その顔からは、来た時の疲労感は消え失せ、憑き物が落ちたようにスッキリとしていた。
「……ありがとう、レティ。悩んでいたことが馬鹿らしくなったよ」
「それは良かったです。お腹がいっぱいになれば、大抵のことはなんとかなりますから」
「そうだな。……王国の使者など、適当にあしらっておくとするか。彼らには、この焼きそば一本だって渡したくない気分だ」
彼は悪戯っぽく笑い、シロの頭をワシャワシャと撫でた。
シロは『やめろ、我の毛並みが乱れる! ……まあ、焼きそばのキャベツをくれたから許してやるが』と満更でもなさそうだ。
「明日も頑張れそうですか?」
「ああ。この味が舌に残っているうちは、無敵になれそうだ」
グレンさんは銀貨を置き、軽やかな足取りで城への道を戻っていった。
私は鉄板に残った焦げをこそげ落としながら、夜空を見上げた。
王国の使者が来ている。
その言葉が、少しだけ心に引っかかった。
カイル王子が直接来たわけではないようだけど、確実に「私のいた場所」からの干渉が始まっている。
「……ま、いっか」
私はジュウジュウと音を立てる鉄板に、水をかけた。
白い蒸気が上がり、ソースの香りが最後の主張をする。
「誰が来ても、私は私の料理を作るだけ。美味しいって言ってくれる人のために」
そう。
もしカイル王子が来たとしても、今の私には、この熱い鉄板と、頼もしい常連さんたちがついている。
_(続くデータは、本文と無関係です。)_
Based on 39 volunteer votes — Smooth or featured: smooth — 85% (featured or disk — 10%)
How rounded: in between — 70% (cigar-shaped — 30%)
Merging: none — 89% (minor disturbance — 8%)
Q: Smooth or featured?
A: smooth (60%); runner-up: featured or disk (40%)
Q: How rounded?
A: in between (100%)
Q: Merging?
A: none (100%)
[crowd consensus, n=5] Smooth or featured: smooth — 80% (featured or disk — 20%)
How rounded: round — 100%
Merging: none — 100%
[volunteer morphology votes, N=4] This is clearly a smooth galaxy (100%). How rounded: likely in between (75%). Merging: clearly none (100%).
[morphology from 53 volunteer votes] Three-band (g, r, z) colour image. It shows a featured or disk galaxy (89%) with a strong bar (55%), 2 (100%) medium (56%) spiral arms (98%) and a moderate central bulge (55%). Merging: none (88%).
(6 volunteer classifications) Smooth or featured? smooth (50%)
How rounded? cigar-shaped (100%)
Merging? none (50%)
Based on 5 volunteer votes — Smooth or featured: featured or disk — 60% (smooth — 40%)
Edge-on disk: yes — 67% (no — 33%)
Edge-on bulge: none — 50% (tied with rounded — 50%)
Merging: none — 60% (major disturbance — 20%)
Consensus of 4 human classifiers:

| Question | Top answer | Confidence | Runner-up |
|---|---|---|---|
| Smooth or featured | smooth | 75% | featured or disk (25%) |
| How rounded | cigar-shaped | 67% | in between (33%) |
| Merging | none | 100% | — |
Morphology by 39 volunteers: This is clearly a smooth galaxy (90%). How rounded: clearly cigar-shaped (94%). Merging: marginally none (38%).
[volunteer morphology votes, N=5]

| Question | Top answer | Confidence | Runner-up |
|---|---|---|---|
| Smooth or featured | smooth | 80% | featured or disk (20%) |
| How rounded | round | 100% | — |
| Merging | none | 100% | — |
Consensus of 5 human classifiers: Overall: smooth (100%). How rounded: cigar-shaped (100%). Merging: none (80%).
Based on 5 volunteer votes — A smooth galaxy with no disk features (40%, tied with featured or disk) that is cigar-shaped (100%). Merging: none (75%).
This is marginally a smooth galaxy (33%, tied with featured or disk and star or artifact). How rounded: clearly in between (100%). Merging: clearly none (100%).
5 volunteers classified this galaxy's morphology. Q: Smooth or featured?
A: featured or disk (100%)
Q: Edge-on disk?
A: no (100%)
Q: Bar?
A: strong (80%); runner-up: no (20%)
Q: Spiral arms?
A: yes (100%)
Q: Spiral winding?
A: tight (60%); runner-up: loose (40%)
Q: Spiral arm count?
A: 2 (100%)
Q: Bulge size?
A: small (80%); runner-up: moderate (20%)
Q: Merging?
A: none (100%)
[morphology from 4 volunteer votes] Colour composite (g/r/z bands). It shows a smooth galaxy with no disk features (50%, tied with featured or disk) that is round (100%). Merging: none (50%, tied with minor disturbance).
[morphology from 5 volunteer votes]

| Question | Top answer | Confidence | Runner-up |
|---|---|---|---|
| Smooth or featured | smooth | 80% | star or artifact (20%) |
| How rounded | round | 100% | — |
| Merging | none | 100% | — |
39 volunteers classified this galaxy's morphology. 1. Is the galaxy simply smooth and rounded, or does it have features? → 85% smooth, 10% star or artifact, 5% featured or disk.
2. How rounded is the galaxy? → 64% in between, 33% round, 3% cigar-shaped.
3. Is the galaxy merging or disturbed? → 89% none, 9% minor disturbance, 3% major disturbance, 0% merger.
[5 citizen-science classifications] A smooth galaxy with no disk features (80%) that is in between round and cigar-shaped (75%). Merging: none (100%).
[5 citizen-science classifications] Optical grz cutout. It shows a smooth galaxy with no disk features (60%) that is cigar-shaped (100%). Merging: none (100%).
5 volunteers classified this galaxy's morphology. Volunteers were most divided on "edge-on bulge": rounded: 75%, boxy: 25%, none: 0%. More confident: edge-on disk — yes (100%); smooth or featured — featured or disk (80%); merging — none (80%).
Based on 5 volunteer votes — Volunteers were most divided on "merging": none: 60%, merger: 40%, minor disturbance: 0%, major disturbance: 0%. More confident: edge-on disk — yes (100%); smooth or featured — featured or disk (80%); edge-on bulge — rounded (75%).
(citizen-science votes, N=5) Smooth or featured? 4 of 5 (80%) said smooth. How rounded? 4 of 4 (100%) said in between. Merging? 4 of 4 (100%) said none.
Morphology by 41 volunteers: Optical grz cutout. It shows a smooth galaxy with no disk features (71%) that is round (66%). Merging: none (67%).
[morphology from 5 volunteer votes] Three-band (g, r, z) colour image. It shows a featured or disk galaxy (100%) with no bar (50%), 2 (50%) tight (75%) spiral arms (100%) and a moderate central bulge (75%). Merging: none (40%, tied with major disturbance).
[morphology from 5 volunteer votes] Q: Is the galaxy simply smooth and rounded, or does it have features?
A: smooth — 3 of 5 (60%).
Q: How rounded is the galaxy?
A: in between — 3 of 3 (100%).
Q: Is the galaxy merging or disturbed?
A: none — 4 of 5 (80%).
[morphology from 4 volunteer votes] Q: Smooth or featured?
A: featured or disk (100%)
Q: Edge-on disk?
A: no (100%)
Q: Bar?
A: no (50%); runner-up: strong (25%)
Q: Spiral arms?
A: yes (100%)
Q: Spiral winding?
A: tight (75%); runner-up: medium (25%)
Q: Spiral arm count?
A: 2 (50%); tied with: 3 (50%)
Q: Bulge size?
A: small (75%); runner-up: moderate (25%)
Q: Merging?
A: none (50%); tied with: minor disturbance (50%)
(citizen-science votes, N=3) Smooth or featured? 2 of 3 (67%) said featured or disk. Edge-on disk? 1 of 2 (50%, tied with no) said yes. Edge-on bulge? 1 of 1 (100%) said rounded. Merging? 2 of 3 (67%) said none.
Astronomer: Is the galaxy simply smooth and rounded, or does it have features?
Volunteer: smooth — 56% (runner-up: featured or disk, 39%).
それに何より、美味しいものの前では、どんな悪意も無力化できると信じているから。
でも、私はまだ気付いていなかった。
その「王国の使者」が持ち帰った報告書の中に、「帝国の屋台に、黄金の出汁を使う女がいる」という一文が含まれていたことを。
そしてそれが、あの味覚音痴の王子を本気にさせてしまうことを。
焼きそばの香りは、国境を越えて運命を動かし始めていた。